DATA FOR THIS TASK
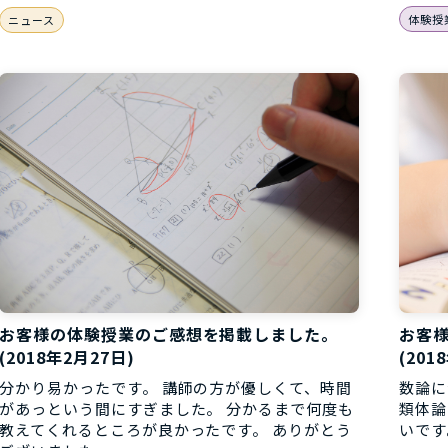
体験授
ニュース
お客様の体験授業のご感想を掲載しました。
お客
(2018年2月27日)
(201
分かり易かったです。 講師の方が優しくて、時間
数論に
があっという間にすぎました。 分かるまで何度も
類体論
教えてくれるところが良かったです。 ありがとう
いです。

TASK DESCRIPTION
Output the line containing "分かり易かったです。 講師の方が優しくて、時間" together with all later lines of the entries, exactly as written, through the final line.

RESPONSE AREA
分かり易かったです。 講師の方が優しくて、時間
数論に
があっという間にすぎました。 分かるまで何度も
類体論
教えてくれるところが良かったです。 ありがとう
いです。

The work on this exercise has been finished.